Il Gruppo Giovani del Borgo ha organizzato le conversazioni (ovviamente con l’infaticabile supporto di Eugenio Caggiati) con il proposito di rispondere ad un semplice interrogativo: in un momento storico come quello odierno, nel quale si parla sovente di integrazione, siamo certi di affrontare questo gravoso compito (che è anche una necessità, in particolare in campo economico, oltreché un’opportunità) con il giusto atteggiamento? Porre l’accento solamente sulle condizioni che renderebbero possibile l’integrazione (tra tutte, la conoscenza della lingua italiana) non rischia di far perdere qualcosa?
Le dinamiche di inserimento infatti possono essere pensate non solo come momenti di accettazione, da parte dello “straniero”, di un complesso di regole, abitudini e convenzioni “autoctone”, ma anche come occasioni di scambio reciproco. L’integrazione in tal senso può giovare alla società di insediamento arricchendola, per “addizione”, delle manifestazioni più alte della culture eteroctone.

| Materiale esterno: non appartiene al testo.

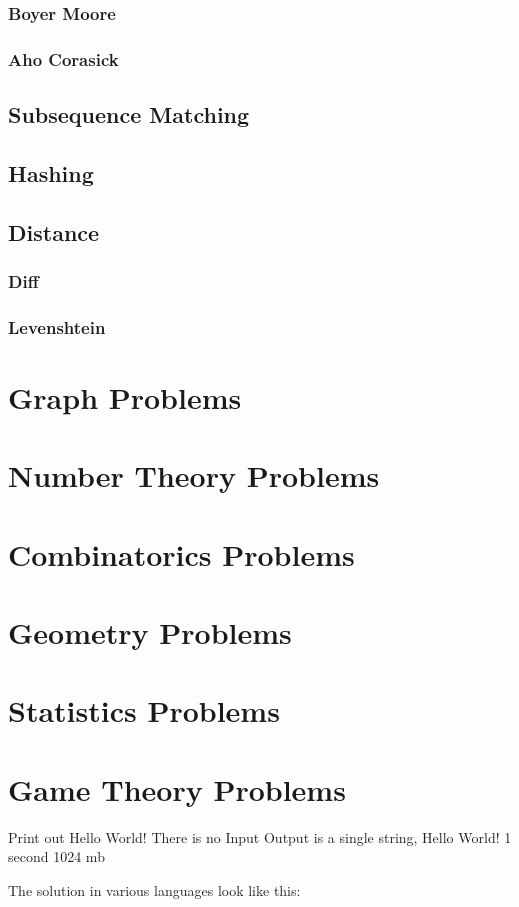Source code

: \documentclass[12pt]{article}
\begin{document}
\subsubsection{Boyer Moore}
\subsubsection{Aho Corasick}
\subsection{Subsequence Matching}
\subsection{Hashing}
\subsection{Distance}
\subsubsection{Diff}
\subsubsection{Levenshtein}

\section{Graph Problems}

\section{Number Theory Problems}

\section{Combinatorics Problems}

\section{Geometry Problems}

\section{Statistics Problems}

\section{Game Theory Problems}

\pagebreak

{Print out Hello World!}
{There is no Input}
{Output is a single string, Hello World!}
{1 second}
{1024 mb}
{}

\hrulefill

The solution in various languages look like this:

\end{document}
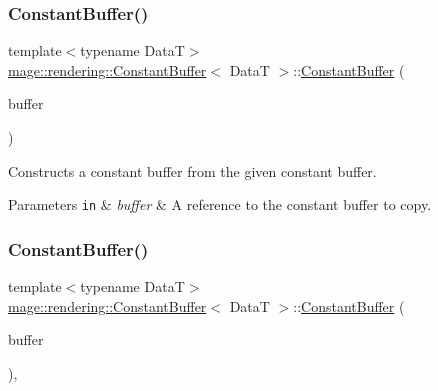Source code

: \subsubsection{\texorpdfstring{Constant\+Buffer()}{ConstantBuffer()}\hspace{0.1cm}{\footnotesize\ttfamily [2/3]}}
{\footnotesize\ttfamily template$<$typename DataT$>$ \\
\mbox{\hyperlink{classmage_1_1rendering_1_1_constant_buffer}{mage\+::rendering\+::\+Constant\+Buffer}}$<$ DataT $>$\+::\mbox{\hyperlink{classmage_1_1rendering_1_1_constant_buffer}{Constant\+Buffer}} (\begin{DoxyParamCaption}\item[{const \mbox{\hyperlink{classmage_1_1rendering_1_1_constant_buffer}{Constant\+Buffer}}$<$ DataT $>$ \&}]{buffer }\end{DoxyParamCaption})\hspace{0.3cm}{\ttfamily [delete]}}

Constructs a constant buffer from the given constant buffer.


\begin{DoxyParams}[1]{Parameters}
\mbox{\tt in}  & {\em buffer} & A reference to the constant buffer to copy. \\
\hline
\end{DoxyParams}
\mbox{\label{classmage_1_1rendering_1_1_constant_buffer_a615874bb60bdde1075ae912d7e5b7a37}} 
\subsubsection{\texorpdfstring{Constant\+Buffer()}{ConstantBuffer()}\hspace{0.1cm}{\footnotesize\ttfamily [3/3]}}
{\footnotesize\ttfamily template$<$typename DataT$>$ \\
\mbox{\hyperlink{classmage_1_1rendering_1_1_constant_buffer}{mage\+::rendering\+::\+Constant\+Buffer}}$<$ DataT $>$\+::\mbox{\hyperlink{classmage_1_1rendering_1_1_constant_buffer}{Constant\+Buffer}} (\begin{DoxyParamCaption}\item[{\mbox{\hyperlink{classmage_1_1rendering_1_1_constant_buffer}{Constant\+Buffer}}$<$ DataT $>$ \&\&}]{buffer }\end{DoxyParamCaption})\hspace{0.3cm}{\ttfamily [default]}, {\ttfamily [noexcept]}}

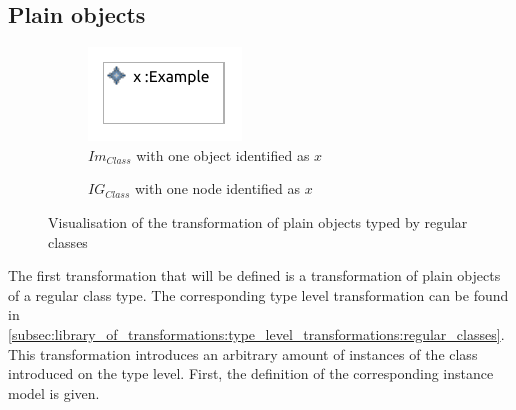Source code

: \subsection{Plain objects}
\label{subsec:library_of_transformations:instance_level_transformations:plain_objects}

\begin{figure}[b]
    \centering
    \begin{subfigure}{0.45\textwidth}
        \centering
        \includegraphics{images/05_library_of_transformations/03_instance_level_transformations/01_plain_objects/class_instance.pdf}
        \caption{$Im_{Class}$ with one object identified as $x$}
        \label{fig:library_of_transformations:instance_level_transformations:plain_objects:visualisation:ecore}
    \end{subfigure}
    \begin{subfigure}{0.45\textwidth}
        \centering
        
        \caption{$IG_{Class}$ with one node identified as $x$}
        \label{fig:library_of_transformations:instance_level_transformations:plain_objects:visualisation:groove}
    \end{subfigure}
    \caption{Visualisation of the transformation of plain objects typed by regular classes}
    \label{fig:library_of_transformations:instance_level_transformations:plain_objects:visualisation}
\end{figure}

The first transformation that will be defined is a transformation of plain objects of a regular class type. The corresponding type level transformation can be found in \cref{subsec:library_of_transformations:type_level_transformations:regular_classes}. This transformation introduces an arbitrary amount of instances of the class introduced on the type level. First, the definition of the corresponding instance model is given.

L’intento, quindi, è stato quello di cercare di scoprire un aspetto delle culture presenti a Parma che spesso rimane nell’ombra dei fatti addebitati agli stranieri nelle pagine di cronaca nera, mediante un Ciclo avente ad proprio ad oggetto la narrativa e la poesia, le “Lettere”, tutte le “altre” lettere di Parma.
E ci sembra di poter dire che in ogni incontro è stato possibile misurare quanto poco conosciamo (e, quindi, quanto tralasciamo, quanto perdiamo) di tutti gli “universi culturali” che ormai gravitano sul nostro territorio.
Proprio per questo, in attesa del quarto ed ultimo appuntamento di martedì 15 marzo, ci piace ricordare la struggente poesia araba, oggetto della prima conversazione, spesso venata di grande nostalgia per la terra natìa, e letta da Khaled Qatam; ancora, le liriche di Rabindranath Tagore, recitate da Alessandra Pizza nel secondo appuntamento, nelle quali si intrecciano mirabilmente amore e rispetto per la donna; e ancora, i brani di romanzieri africani, gentilmente presentatici, nella terza serata, dal Gruppo Interculture di Reggio Emilia, così attuali in questo momento, in cui parte di quel continente prova faticosamente a liberarsi da vecchie e nuove schiavitù, per ritagliarsi un futuro migliore.